Toward the end of last year, Stephen had an idea of how we could continue to reach this group of teenagers and youth in the community.
It also provided a way to use his gifts aptly: he loves technology and enjoys learning with it. So, we applied for a grant with Kingdom Mission Fund and we were granted it earlier this year! Per anything with just the two of us, it takes time for us to get things going. We’re generally operating a bit over our heads, if we haven’t mentioned that yet. But, it’s officially up and running!
Four days a week after school, while our house is also open for play, we have two iPads available to the older kids. We’ve chosen a select group we know well and want to further invest in. They have an hour per week that the iPads are reserved to them, for them to learn different skills through apps and lessons with Stephen and I.

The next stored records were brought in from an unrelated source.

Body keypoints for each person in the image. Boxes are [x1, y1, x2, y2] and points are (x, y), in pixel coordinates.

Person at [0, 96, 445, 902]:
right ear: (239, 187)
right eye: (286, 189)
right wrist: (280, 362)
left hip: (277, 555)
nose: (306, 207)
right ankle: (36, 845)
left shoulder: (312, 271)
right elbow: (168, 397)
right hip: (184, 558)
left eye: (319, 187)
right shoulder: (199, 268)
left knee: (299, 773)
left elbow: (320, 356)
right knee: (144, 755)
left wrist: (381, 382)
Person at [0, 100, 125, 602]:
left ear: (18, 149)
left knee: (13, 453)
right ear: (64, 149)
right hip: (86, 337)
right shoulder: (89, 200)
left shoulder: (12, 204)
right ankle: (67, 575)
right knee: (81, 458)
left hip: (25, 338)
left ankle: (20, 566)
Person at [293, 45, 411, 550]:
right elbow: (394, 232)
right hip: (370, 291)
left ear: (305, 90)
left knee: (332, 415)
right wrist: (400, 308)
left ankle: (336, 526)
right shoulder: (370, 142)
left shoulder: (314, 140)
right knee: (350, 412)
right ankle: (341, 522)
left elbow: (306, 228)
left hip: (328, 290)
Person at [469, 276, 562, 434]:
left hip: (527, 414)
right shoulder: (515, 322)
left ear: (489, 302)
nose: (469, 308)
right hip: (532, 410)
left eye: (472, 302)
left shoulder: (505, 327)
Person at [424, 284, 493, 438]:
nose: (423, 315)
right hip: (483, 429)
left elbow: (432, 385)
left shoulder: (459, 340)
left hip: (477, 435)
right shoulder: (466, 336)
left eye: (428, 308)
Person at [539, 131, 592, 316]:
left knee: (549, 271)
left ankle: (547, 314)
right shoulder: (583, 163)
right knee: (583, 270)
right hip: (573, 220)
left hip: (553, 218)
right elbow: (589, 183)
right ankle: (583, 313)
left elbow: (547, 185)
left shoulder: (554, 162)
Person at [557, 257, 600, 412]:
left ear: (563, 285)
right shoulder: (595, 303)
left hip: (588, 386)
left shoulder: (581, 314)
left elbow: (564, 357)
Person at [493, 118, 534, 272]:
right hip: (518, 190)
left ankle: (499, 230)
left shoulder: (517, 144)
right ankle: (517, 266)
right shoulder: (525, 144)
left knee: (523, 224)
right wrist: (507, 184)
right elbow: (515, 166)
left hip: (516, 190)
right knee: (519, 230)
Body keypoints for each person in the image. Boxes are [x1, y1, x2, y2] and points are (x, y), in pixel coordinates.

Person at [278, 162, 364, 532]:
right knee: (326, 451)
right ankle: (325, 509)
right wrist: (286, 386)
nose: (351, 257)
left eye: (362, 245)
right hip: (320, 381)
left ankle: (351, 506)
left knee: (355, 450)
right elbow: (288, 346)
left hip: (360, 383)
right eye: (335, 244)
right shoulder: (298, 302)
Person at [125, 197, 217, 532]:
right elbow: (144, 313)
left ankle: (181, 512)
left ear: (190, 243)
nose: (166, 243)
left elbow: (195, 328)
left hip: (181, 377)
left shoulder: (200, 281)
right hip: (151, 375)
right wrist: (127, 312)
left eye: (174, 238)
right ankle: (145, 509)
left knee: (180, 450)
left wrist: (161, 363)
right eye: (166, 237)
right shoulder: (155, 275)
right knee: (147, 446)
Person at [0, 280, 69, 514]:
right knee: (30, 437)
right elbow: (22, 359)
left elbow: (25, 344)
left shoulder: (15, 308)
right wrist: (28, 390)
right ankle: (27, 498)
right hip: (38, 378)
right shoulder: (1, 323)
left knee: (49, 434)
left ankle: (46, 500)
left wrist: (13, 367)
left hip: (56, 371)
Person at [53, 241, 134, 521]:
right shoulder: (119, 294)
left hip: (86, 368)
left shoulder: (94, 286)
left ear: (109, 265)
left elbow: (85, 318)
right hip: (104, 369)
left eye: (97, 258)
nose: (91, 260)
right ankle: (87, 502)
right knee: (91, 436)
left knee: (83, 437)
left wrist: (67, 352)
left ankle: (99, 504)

We gave them options of what to learn: English, coding, math, guitar, cajon, and art. They almost all chose guitar initially. Some have since changed their minds, but we do have six students studying guitar for an hour per week. We also have three learning English, one on coding, and another on art.
We have set it up to be self-guided but with help and assistance from us. I help more with English and art; Stephen helps more with guitar and coding. They are also given the freedom to “study” their class for 40 minutes, and take the last 20 to play educational games or puzzles. This week I taught Mwei Mwei how to play solitaire, and she loved it. And honestly, it teaches some great deduction and problem-solving skills that aren’t utilized in schools here. We played together, and I had the most fun I’ve ever had playing Solitaire!

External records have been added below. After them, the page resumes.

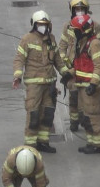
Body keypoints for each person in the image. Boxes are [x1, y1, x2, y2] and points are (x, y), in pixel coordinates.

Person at [12, 11, 71, 154]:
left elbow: (57, 59)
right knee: (33, 113)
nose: (42, 27)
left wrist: (65, 72)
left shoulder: (51, 39)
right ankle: (31, 145)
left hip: (50, 83)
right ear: (34, 24)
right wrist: (17, 76)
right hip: (34, 85)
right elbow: (19, 59)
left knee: (48, 113)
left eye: (45, 24)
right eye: (40, 24)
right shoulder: (27, 39)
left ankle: (43, 142)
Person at [58, 0, 100, 132]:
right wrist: (66, 63)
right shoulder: (68, 26)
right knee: (73, 96)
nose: (79, 11)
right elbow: (62, 46)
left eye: (82, 9)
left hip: (87, 68)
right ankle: (74, 122)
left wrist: (91, 51)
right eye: (77, 9)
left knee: (86, 97)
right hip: (73, 68)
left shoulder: (94, 26)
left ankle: (86, 120)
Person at [66, 14, 100, 154]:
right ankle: (92, 142)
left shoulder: (94, 44)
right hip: (82, 86)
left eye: (76, 30)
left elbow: (98, 66)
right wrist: (69, 73)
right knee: (86, 117)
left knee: (93, 115)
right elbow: (81, 64)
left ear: (83, 30)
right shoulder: (82, 42)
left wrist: (93, 84)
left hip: (89, 88)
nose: (74, 32)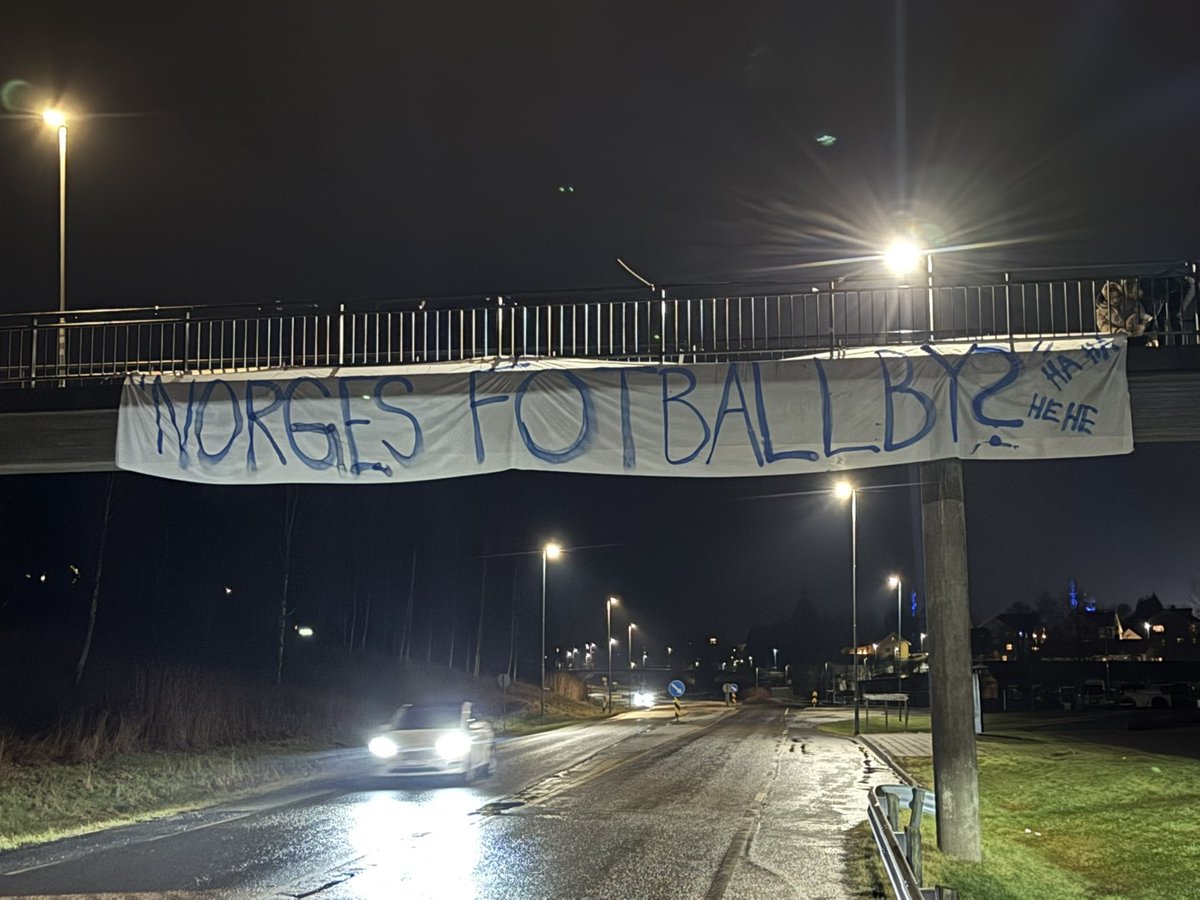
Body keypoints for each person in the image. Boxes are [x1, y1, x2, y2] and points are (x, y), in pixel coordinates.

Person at [1094, 280, 1156, 346]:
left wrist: (1141, 325)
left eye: (1118, 296)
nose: (1115, 300)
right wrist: (1116, 331)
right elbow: (1103, 325)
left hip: (1136, 337)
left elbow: (1144, 315)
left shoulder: (1131, 301)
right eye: (1111, 298)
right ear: (1106, 298)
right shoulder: (1101, 310)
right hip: (1117, 340)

The oldest three kids are actually given two hours per week. Mwei Mwei is learning both guitar and math; one of The Reinforcers does English one day per week and guitar the following. The other Reinforcer is really loving coding, and he does that twice per week.
The two new iPads focused on the youth has opened up our older iPad for a younger group. We were also given an older iMac that Stephen has set up with some basic games and activities. All of them have different schedules to give different age groups opportunities to learn technology, strategy, creativity, and more. It’s been really fun to see the kids learning new skills and exploring new worlds their community hasn’t previously had access to.

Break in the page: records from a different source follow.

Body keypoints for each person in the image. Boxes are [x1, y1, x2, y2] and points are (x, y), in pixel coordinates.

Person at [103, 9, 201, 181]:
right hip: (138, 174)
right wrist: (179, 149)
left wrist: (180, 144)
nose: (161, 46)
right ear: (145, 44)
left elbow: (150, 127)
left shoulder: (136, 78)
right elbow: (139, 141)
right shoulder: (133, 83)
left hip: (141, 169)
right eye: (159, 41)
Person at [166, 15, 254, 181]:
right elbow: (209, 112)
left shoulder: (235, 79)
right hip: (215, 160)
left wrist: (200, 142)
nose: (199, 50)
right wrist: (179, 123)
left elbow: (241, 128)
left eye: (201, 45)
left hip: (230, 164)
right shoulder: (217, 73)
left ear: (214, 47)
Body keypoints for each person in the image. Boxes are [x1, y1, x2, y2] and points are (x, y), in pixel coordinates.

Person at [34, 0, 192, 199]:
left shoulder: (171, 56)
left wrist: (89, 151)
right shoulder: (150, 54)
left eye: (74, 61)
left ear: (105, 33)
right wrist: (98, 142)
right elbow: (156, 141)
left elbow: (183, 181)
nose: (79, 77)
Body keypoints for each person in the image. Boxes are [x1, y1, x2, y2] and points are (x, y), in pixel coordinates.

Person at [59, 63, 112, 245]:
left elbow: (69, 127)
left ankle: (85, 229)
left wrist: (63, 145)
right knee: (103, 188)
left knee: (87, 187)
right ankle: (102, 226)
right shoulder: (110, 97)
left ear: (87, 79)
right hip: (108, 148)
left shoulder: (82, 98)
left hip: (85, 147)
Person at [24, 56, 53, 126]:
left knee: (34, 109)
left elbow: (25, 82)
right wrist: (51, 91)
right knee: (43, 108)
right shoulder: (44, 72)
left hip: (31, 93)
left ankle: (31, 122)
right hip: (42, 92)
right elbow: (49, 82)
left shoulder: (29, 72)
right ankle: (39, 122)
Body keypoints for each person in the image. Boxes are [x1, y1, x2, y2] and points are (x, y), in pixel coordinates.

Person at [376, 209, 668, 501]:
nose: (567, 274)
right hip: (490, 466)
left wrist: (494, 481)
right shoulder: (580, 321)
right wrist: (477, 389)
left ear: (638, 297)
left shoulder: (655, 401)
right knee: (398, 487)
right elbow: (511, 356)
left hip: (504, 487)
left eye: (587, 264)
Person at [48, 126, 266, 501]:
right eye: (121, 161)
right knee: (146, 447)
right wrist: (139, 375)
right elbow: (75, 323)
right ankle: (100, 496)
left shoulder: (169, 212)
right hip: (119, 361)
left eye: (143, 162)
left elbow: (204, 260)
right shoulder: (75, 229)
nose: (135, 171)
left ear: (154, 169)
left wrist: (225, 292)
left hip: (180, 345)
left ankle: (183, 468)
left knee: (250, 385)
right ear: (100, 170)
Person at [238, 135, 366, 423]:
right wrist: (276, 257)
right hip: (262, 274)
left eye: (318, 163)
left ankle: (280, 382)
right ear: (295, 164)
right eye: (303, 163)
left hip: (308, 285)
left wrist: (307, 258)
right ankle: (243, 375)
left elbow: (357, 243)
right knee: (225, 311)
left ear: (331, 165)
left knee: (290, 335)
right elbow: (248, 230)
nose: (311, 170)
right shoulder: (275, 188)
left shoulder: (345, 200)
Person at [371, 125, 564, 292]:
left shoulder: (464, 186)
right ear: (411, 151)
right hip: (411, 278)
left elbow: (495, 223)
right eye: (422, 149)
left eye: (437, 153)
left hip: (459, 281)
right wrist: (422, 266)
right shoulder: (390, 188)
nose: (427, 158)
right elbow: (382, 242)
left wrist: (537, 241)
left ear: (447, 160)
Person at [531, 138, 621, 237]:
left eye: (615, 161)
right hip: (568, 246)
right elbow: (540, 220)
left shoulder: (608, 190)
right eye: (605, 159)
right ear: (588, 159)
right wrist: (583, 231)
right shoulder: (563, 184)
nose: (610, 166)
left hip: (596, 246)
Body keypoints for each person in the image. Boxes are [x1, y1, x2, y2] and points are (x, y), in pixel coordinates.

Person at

We’ve been introducing the idea of a schedule: they are each given a time on the iPads each week, and it’s their responsibility to show up to attend. We were laughing at the irony of the first few weeks, as we’d be encouraging people inside to sit in front of a screen. We’d be puling them out of groups and pushing them into work by themselves.
One of our goals is that this creates an individual activity for them to work toward and succeed at. We don’t want friends helping or taking over; we want them to get an individualized, focused opportunity to both teach themselves and get one-on-one help from us.
It means that we are constantly saying, “This is a one-person activity.” Or, “Stop playing outside and come work on the iPad!”
The difference is striking between their lives here and so many kids’ lives in the States. They spend so many hours outside; they are constantly walking to school, to the showers, to do laundry, to the shop. Everything is communal, so that they are always with people and in groups. There are often three or four people crowded around the computer to play Minecraft together. Even our retro video games: there are usually 8-10 kids taking turns playing Mario Kart, standing up, jumping around. As the two folks working extremely hard to get them fed every morning, I just want to tell them, Sit down! Let those calories stay with you! I want to give them a ride everywhere and get them seated playing a game; I want them to experience doing something on their own successfully.
It’s meant that this is fairly counter-cultural, but I think a good balance. Couldn’t we all use learning from our differences?
Overall, we’re so excited for the opportunities this has opened up and how smoothly we’ve been able to provide this for the community teenagers. We’re also going to do a test run of some English learning with two adult mothers next week.
We want to send out a special thanks to Kingdom Mission Fund, who makes projects like this possible! So many ideas just take a spark to make them happen, and we’re excited to be able to partner so that this could spark!